First thing every morning, I take coffee and medicines. Maia usually jumps on the bed and supervises my intake of the daily meds. Then there is usually a small pastry or biscotti and the remainder of the coffee. Maia watches intently until I reach for her bag of Tuna-flavored feline treats. She vacuums up her kitty treats and then leaves us. Her entire ritual has a distinctly mercenary design. Sometimes, after reading a few pages of email on my phone, I snuggle down into the comforter and take an hour-long nap.
This morning was one of those nap mornings. “I awoke with a nagging question on my mind. “How much do all the earthworms on the planet weigh?” I don’t recall dreaming about earthworms or gardening or Roland Emmerich’s 1998 movie Godzilla which opens with Dr. Niko Tatopoulos harvesting earthworms from the Chernobyl exclusion zone. Nonetheless, there was this question that insisted on an answer, “How much would they weigh?” It didn’t occur to me then that the answer might depend on whether we were talking live, wiggly worms or desiccated worms. Science can be a fickle mistress.
I went straight to Google, of course – the Encyclopedia Mundi. There I found numerous scientific articles, earthworm databases, meta-analyses, and articles for the laity on the matter of earthworm diversity, density, distribution and biomass. None of them provided a simple answer regarding the earth’s biomass of earthworms. Merde!

TASK TO COMPLETE: Resume the essay about weighing the planet's earthworms, continuing on from its final sentence. The lines that come next are separate material, not part of the earthworm essay.

DATA SUPPLIED:
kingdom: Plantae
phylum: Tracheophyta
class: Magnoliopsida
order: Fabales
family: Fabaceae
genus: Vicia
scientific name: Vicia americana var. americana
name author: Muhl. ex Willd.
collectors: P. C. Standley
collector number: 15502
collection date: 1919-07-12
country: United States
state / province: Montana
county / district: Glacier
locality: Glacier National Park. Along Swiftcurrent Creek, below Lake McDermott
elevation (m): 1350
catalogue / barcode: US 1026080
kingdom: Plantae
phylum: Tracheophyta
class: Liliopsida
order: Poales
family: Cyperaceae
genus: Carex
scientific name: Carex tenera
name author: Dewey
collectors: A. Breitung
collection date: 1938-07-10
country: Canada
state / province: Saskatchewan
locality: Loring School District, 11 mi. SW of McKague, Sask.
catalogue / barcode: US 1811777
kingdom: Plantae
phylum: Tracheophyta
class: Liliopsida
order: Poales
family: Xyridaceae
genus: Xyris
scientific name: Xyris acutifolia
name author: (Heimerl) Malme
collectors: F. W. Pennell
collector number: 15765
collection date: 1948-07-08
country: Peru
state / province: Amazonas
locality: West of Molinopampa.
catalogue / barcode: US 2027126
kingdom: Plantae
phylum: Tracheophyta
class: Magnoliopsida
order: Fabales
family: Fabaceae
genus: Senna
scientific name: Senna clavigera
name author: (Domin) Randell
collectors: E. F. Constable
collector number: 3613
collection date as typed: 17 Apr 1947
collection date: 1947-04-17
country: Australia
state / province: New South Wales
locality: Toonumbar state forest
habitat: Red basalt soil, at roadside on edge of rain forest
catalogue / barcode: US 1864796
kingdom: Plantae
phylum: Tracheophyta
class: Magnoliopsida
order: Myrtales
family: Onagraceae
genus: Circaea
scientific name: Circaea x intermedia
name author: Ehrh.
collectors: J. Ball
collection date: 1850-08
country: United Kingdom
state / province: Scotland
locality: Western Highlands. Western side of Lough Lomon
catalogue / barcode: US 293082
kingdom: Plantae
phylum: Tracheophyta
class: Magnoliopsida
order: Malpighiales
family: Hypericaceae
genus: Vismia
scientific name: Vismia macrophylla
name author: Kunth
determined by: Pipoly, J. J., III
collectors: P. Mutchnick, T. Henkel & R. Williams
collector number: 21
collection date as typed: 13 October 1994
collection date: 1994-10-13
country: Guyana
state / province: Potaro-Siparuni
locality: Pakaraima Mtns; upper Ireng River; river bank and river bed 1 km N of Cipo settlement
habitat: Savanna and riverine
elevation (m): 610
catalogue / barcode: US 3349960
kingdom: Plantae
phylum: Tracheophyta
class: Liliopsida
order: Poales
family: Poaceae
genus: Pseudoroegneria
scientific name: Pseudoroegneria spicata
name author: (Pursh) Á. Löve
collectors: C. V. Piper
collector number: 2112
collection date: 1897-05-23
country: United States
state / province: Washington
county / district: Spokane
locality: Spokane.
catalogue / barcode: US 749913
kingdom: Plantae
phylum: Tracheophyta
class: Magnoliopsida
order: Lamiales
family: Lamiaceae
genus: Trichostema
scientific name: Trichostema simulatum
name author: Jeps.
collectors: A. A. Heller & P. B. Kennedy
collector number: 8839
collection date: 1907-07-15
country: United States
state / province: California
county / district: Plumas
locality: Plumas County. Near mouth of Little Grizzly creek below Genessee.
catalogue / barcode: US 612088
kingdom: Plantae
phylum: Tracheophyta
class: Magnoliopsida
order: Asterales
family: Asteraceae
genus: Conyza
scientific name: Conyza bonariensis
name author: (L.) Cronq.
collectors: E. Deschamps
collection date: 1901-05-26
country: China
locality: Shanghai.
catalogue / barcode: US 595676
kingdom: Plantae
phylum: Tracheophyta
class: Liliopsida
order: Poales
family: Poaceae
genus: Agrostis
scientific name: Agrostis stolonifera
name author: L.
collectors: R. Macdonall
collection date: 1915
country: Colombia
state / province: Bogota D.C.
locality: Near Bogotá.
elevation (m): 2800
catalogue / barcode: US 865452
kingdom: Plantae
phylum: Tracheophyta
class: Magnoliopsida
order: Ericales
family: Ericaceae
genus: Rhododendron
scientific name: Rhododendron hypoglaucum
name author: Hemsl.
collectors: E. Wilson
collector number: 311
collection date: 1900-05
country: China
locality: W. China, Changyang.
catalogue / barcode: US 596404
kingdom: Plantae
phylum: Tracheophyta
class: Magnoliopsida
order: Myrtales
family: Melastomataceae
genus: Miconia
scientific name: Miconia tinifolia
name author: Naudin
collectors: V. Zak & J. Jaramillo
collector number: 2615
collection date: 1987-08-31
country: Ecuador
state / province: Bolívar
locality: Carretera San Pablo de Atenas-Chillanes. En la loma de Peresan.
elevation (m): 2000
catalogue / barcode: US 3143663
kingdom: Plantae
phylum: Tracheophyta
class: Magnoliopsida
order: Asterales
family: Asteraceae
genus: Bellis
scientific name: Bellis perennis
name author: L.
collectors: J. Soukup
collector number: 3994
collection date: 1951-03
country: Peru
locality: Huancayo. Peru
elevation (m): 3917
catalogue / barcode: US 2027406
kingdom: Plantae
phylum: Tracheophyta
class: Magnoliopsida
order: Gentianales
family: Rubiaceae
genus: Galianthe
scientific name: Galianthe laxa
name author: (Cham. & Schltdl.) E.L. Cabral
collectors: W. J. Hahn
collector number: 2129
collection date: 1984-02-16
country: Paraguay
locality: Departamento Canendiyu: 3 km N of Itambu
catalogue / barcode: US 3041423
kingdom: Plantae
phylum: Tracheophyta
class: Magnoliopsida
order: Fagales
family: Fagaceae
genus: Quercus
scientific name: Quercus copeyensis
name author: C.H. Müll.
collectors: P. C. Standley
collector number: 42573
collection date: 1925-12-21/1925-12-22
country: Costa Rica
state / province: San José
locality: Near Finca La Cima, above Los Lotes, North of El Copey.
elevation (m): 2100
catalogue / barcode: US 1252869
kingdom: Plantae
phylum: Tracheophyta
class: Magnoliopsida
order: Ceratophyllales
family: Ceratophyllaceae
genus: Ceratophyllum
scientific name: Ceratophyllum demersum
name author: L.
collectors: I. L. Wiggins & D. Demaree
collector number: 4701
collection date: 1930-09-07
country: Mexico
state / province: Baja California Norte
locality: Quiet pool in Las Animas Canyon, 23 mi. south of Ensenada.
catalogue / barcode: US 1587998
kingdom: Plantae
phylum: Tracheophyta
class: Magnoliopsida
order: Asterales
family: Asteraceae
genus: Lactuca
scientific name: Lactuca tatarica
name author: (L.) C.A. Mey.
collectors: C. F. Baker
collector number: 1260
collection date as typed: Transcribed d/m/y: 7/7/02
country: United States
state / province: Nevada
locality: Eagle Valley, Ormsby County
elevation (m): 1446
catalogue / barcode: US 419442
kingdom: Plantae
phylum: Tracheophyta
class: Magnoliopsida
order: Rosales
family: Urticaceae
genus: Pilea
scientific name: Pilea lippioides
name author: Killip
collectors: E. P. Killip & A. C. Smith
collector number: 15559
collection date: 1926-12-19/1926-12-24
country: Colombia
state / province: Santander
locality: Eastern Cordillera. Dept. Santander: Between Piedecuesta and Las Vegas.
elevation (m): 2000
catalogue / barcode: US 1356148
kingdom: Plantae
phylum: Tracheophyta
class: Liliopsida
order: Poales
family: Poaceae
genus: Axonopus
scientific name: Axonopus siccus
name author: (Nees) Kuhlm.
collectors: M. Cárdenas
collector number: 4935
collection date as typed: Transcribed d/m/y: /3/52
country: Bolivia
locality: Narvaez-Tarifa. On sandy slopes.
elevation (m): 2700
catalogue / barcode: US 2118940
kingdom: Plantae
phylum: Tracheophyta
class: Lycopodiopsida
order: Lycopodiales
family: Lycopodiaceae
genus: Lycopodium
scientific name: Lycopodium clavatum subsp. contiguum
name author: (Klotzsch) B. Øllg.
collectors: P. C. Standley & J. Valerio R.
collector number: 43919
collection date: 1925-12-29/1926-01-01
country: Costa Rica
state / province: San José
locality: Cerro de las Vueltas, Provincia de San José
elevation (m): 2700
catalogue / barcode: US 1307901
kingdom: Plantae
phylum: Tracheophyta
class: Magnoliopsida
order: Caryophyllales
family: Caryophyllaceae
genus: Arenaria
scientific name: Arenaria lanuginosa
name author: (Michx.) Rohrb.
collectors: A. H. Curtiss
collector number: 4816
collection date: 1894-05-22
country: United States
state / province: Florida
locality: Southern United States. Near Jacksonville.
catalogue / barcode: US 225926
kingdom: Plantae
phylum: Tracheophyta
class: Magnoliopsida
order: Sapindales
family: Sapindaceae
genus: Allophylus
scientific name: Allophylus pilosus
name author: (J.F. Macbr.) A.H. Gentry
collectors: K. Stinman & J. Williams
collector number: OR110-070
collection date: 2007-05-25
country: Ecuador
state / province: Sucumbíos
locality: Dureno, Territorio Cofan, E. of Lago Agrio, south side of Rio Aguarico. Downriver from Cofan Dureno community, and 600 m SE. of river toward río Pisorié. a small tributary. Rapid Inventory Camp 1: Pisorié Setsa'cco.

ANSWER BELOW:
I did encounter several interesting pages and articles. One, in particular, tickled my fancy. A four-year old asked which weighed more – all the people in the world or all the bugs. Only a four-year-old can conjure up such profound questions; many of the questions that children pose are Fermi problems. We should all try to keep that part of our curiosity alive no matter our chronological age. The bugs, in case you are wondering, won out.
The best I could find regarding the biomass of earthworms was an estimate of 51.18 g/m^2. Of course, this depends on where you sample for worms. We aren’t going to find as many earthworms in the desert or in the boreal forests of North America as we find in Western Europe or the warmer parts of the United States. It turns out that most of the North American earthworms perished during the last ice age. Our red wigglers down South are the progeny of European invaders. Worse still, our northern conifer forests are becoming infested with earthworms whose digestive activities are contributing to global CO2 and hence to climate change. Nasty little annelids.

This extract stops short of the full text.